I will now recommend some ways of avoiding above unfortunate cases, so stop weeping upon your bad luck & remember following guidelines:

  • Always save your documents in the ‘root directory’ of portable drive & not within any folder.

  • Rename file extension of your documents from .docx or .doc to something like .ddd. This avoids any virus attack on your documents as .ddd or something similar isn’t recognised as valid file by virus itself. At computer lab rename this extension to its original (~.doc/.docx) prior to printing.

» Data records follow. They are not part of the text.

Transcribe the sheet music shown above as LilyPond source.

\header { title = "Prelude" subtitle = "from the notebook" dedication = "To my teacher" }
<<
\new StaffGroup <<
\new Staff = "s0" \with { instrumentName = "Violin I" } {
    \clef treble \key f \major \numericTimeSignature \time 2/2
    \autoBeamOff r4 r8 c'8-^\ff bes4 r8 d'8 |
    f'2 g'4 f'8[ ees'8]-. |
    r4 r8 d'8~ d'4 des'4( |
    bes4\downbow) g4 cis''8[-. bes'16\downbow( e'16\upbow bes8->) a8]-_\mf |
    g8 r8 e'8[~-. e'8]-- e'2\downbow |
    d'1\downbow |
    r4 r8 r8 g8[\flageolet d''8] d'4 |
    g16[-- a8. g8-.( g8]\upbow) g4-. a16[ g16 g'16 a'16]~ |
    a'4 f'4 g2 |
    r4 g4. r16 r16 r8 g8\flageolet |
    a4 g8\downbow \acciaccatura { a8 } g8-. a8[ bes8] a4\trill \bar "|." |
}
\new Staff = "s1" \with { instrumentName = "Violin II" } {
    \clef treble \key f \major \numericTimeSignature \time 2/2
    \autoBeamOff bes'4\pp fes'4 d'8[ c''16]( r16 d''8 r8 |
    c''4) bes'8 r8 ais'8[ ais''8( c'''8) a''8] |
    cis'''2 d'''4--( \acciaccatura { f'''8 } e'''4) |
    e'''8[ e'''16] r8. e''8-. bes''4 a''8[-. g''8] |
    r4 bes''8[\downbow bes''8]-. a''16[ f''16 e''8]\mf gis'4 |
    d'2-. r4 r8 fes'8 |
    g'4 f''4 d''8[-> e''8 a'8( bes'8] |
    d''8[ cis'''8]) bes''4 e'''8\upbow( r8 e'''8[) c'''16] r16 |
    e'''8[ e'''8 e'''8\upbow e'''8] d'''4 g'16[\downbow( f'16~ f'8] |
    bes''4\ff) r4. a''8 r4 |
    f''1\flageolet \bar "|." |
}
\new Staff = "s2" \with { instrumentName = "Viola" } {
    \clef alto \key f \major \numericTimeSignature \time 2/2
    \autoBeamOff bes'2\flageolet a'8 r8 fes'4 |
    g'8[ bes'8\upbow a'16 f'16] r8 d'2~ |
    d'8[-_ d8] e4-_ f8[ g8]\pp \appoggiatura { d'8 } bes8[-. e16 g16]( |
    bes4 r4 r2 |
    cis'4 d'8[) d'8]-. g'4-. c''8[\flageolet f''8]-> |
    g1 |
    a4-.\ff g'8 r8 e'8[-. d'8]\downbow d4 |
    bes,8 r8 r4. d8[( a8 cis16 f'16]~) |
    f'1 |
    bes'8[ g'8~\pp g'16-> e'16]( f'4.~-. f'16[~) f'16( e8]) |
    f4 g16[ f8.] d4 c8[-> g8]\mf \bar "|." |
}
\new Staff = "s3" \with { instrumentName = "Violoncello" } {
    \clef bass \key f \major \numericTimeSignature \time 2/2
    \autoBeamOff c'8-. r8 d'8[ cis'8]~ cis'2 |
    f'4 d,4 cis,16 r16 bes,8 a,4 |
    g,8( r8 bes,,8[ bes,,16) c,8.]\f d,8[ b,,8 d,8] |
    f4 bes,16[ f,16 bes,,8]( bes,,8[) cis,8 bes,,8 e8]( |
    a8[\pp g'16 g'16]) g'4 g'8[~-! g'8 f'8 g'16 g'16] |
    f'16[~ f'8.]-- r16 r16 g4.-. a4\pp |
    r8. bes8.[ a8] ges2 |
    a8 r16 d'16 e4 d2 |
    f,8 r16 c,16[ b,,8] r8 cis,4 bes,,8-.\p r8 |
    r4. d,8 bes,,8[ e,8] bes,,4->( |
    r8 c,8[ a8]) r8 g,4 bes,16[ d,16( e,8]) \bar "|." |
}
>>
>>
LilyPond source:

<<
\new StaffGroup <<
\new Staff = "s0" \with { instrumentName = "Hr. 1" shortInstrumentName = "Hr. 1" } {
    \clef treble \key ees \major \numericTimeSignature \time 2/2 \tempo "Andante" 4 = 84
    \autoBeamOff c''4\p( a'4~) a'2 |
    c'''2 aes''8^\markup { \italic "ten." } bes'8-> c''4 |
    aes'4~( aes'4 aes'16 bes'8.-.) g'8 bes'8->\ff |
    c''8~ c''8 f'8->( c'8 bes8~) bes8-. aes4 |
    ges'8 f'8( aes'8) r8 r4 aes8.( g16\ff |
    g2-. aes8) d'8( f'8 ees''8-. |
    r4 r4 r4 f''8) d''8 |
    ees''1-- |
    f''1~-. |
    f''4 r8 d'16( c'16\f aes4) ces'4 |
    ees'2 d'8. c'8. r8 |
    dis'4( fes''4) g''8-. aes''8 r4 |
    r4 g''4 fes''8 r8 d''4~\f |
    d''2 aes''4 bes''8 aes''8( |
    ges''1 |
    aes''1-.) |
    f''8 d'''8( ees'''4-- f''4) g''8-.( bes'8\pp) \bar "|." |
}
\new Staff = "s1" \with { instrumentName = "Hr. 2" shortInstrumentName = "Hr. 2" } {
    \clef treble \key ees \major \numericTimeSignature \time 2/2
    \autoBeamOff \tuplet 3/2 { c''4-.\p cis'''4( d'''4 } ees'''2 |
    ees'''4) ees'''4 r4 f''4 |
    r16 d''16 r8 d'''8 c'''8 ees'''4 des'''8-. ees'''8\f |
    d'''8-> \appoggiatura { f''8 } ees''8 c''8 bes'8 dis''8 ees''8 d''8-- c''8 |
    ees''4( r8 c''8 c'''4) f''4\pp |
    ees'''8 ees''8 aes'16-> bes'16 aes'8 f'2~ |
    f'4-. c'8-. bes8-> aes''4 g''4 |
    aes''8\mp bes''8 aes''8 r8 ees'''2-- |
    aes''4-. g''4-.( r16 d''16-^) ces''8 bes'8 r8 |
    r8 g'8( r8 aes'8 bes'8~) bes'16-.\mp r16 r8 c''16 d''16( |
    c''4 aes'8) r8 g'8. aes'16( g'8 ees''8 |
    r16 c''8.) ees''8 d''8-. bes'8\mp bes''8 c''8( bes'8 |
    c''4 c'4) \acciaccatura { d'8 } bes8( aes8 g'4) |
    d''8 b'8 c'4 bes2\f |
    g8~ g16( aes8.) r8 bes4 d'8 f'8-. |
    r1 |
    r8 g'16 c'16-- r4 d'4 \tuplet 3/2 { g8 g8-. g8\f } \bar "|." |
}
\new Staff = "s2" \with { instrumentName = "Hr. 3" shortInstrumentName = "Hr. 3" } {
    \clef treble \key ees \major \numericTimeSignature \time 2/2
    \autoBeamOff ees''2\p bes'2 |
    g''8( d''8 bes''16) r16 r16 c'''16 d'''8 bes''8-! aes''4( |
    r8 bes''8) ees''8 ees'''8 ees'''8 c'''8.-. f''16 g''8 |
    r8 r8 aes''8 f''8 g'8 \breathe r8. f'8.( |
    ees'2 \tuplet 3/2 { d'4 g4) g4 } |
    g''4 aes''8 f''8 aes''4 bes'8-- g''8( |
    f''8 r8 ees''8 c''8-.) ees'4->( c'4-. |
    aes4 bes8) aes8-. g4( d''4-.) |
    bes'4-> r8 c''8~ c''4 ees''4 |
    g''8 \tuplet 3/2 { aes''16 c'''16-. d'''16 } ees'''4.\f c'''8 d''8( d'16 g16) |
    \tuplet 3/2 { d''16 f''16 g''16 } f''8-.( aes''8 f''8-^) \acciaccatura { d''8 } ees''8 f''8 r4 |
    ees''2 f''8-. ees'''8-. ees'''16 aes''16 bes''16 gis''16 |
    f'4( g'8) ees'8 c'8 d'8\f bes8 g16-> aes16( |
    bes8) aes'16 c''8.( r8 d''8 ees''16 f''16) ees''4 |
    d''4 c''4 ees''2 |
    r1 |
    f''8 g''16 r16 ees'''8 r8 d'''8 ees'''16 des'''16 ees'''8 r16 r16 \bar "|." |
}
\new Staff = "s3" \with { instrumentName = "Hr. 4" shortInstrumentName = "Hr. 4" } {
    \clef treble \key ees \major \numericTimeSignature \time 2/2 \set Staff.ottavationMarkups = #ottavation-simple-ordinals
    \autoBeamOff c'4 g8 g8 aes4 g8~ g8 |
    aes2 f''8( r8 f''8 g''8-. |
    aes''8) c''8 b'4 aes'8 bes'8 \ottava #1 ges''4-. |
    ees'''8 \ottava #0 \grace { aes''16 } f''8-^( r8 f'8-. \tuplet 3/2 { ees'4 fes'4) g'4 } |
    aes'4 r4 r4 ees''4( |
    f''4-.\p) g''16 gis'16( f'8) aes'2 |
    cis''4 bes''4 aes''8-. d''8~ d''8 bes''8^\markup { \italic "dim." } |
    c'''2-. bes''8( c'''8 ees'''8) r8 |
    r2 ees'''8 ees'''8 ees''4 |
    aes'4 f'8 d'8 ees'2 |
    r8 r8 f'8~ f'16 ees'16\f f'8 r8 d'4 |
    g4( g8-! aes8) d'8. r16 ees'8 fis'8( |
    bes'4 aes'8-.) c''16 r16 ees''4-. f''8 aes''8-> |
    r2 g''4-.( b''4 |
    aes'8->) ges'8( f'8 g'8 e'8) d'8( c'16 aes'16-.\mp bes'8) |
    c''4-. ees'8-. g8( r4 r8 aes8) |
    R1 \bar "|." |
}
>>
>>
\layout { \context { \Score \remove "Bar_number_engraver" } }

  • To avoid misalignment of documents formatting; ‘solidify’ your office documents by converting them into .pdf files. Office 2007 onwards as well as OpenOffice have this option built-in or you can use virtual pdf printers I recommend doPDF. This way documents completely obeys your formatting rules irrespective of whether they are viewed in your personal or lab computer. Remember you can’t edit once the document is solidified (~converted to .pdf) so never discard the ‘editable’ document from your personal computer.

  • Try experimenting with PortableApps that you can install within your USB & you have all the applications right in your pocket, anywhere. For example PDF viewer need not to be installed on your lab computer but you can install this in your USB. Also to avoid password thefting you can install internet browser into your USB which works irrespective of lab’s computer. A must-have portable application is FreeCommander. This productivity tool is a unique replacement of conventional ‘My Computer’ file browser. Plus you can ‘show’ hidden files using Freecommander in case all folders of your USB get hidden because of a virus. Do remember that installed apps in your portable drives are prone to be easily corrupted by viruses. The best bet against this is again changing the file extension of all executable files from .exe to something like .ee

  • Lastly to avoid all the fuss relating to viruses & format distortions try to make electronic assignments ‘online’. You may already have learned about GoogleDocs which is the only office independant from computer version/settings & certainly out of harm's way from viruses. Best of all your documents are saved on Google servers which are much more trustworthy than even your personal computer’s hardrive!